Requirement:
Every line of the material below in which "nose" shows up is to be located and copied.

_ _ _ _ _ _ _

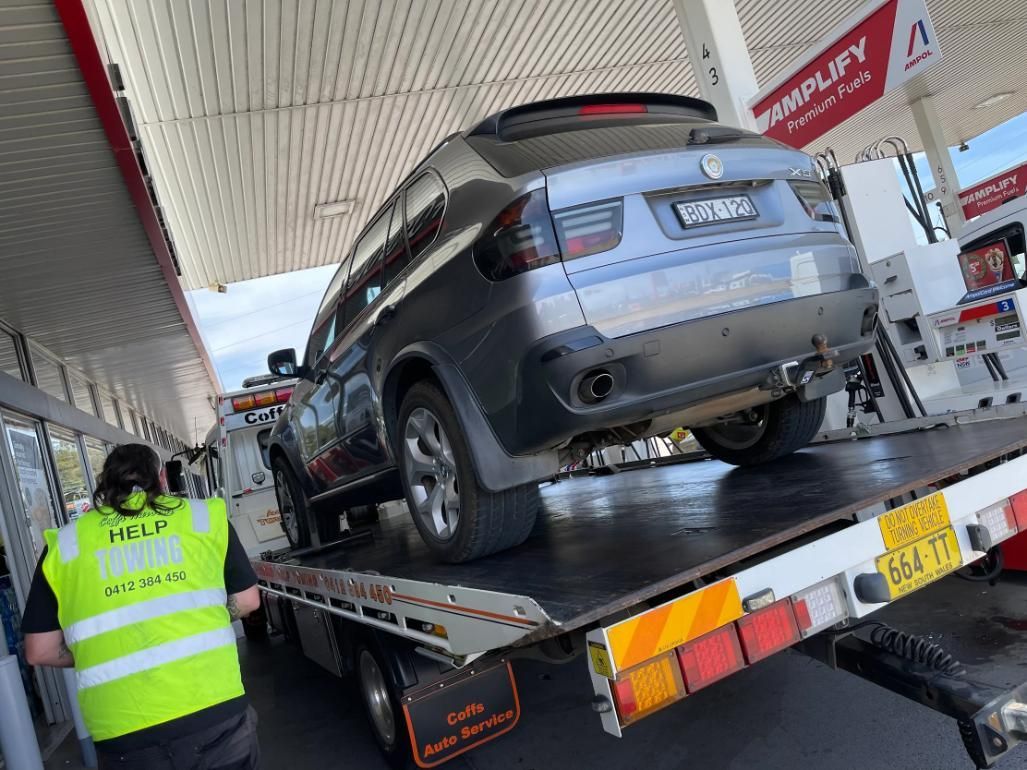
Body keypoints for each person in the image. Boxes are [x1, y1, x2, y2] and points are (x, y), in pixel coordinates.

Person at [21, 443, 262, 769]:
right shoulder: (203, 517)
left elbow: (39, 651)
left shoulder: (65, 544)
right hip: (215, 714)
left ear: (104, 483)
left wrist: (98, 650)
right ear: (161, 478)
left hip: (123, 734)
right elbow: (247, 600)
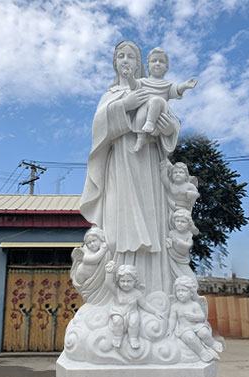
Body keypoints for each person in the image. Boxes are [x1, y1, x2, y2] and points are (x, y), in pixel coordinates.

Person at [81, 40, 184, 294]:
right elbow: (98, 128)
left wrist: (167, 127)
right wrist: (124, 106)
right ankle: (118, 284)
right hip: (121, 164)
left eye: (131, 57)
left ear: (139, 64)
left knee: (153, 220)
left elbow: (171, 126)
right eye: (121, 56)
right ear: (115, 63)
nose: (126, 60)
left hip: (148, 163)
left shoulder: (151, 91)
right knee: (120, 220)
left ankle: (158, 290)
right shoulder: (110, 96)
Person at [132, 47, 197, 152]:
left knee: (156, 100)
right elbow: (133, 86)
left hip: (160, 109)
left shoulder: (167, 84)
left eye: (161, 61)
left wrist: (185, 85)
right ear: (148, 65)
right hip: (145, 107)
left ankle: (150, 122)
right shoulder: (142, 82)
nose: (157, 63)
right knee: (140, 115)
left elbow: (176, 90)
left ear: (166, 67)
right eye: (154, 61)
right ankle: (141, 138)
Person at [105, 261, 164, 349]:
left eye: (129, 281)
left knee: (134, 322)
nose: (125, 284)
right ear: (118, 281)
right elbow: (108, 283)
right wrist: (109, 272)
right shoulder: (117, 291)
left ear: (135, 281)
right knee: (117, 320)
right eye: (122, 281)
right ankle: (118, 337)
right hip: (119, 311)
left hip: (132, 312)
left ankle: (133, 338)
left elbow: (144, 305)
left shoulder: (137, 293)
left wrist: (155, 312)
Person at [166, 275, 223, 362]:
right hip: (184, 329)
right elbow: (172, 319)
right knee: (190, 337)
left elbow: (202, 317)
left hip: (197, 326)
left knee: (204, 333)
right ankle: (202, 352)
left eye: (184, 290)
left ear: (192, 293)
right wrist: (170, 330)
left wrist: (194, 317)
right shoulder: (175, 306)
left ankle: (212, 343)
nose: (180, 293)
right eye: (178, 291)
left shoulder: (194, 305)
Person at [70, 227, 112, 305]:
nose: (92, 244)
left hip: (93, 281)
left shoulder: (106, 253)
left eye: (94, 241)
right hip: (84, 281)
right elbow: (94, 259)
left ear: (101, 239)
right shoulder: (87, 253)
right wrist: (103, 250)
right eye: (89, 242)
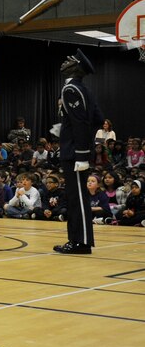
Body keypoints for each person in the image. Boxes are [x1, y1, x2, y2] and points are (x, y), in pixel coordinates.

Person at [53, 49, 104, 255]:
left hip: (74, 153)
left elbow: (81, 123)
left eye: (70, 60)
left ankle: (80, 242)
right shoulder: (83, 89)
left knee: (78, 198)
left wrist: (82, 153)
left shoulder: (71, 90)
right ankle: (75, 240)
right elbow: (98, 119)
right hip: (75, 149)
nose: (65, 62)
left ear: (76, 67)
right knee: (75, 196)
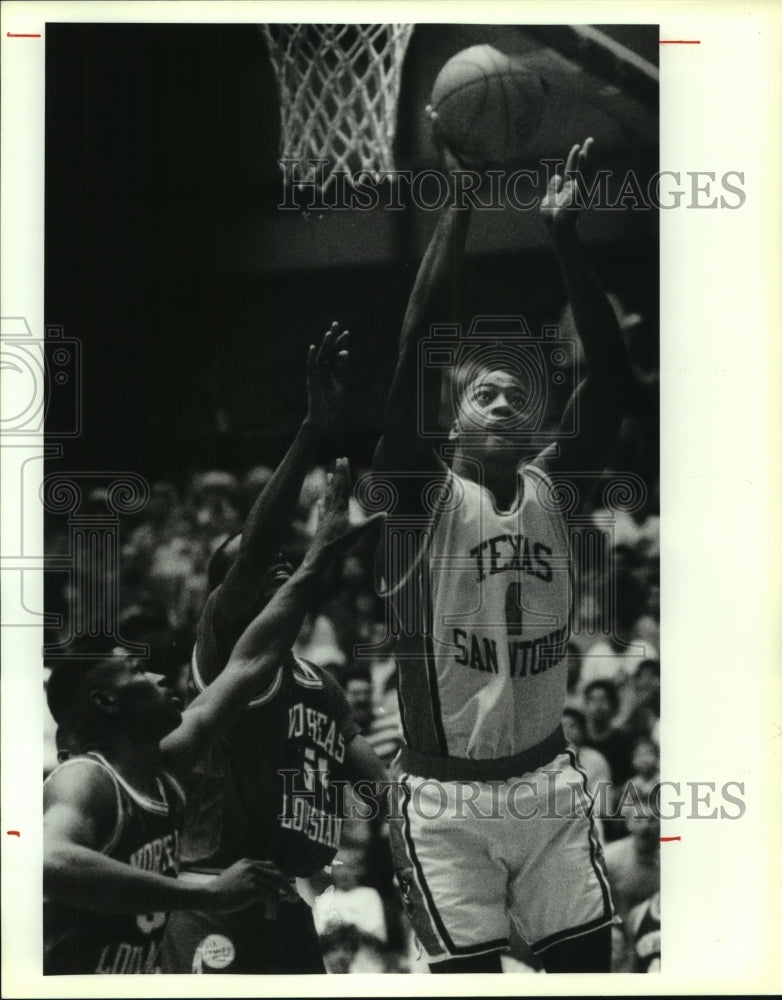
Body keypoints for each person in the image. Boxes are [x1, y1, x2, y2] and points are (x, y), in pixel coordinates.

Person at [370, 129, 633, 973]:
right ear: (451, 422)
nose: (507, 398)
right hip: (444, 798)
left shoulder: (557, 489)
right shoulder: (423, 498)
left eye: (521, 393)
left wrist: (564, 236)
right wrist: (460, 207)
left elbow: (618, 382)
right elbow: (415, 350)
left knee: (591, 969)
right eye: (485, 390)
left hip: (550, 782)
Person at [43, 461, 366, 975]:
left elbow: (255, 661)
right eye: (135, 671)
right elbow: (47, 862)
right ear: (106, 703)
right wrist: (208, 894)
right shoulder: (87, 779)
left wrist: (323, 551)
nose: (156, 678)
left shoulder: (167, 766)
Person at [162, 329, 389, 975]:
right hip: (215, 889)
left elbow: (381, 789)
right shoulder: (227, 648)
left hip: (288, 900)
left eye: (286, 569)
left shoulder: (320, 684)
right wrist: (312, 430)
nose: (278, 573)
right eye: (260, 572)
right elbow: (260, 548)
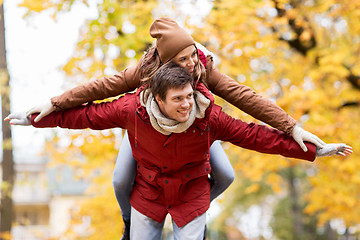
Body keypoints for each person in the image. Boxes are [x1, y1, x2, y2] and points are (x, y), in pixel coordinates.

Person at [22, 17, 327, 239]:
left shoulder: (203, 67)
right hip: (146, 131)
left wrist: (292, 127)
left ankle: (192, 206)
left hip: (197, 129)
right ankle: (129, 221)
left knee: (226, 173)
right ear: (166, 65)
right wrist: (56, 103)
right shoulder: (145, 73)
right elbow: (102, 88)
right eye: (183, 60)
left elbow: (244, 96)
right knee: (120, 179)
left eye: (193, 54)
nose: (192, 63)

_ _ _ _ _ _ _

Written response:
nose: (126, 60)
nose: (157, 63)
nose: (125, 284)
nose: (180, 293)
nose: (92, 244)
nose: (65, 62)
nose: (507, 398)
nose: (156, 678)
nose: (278, 573)
nose: (192, 63)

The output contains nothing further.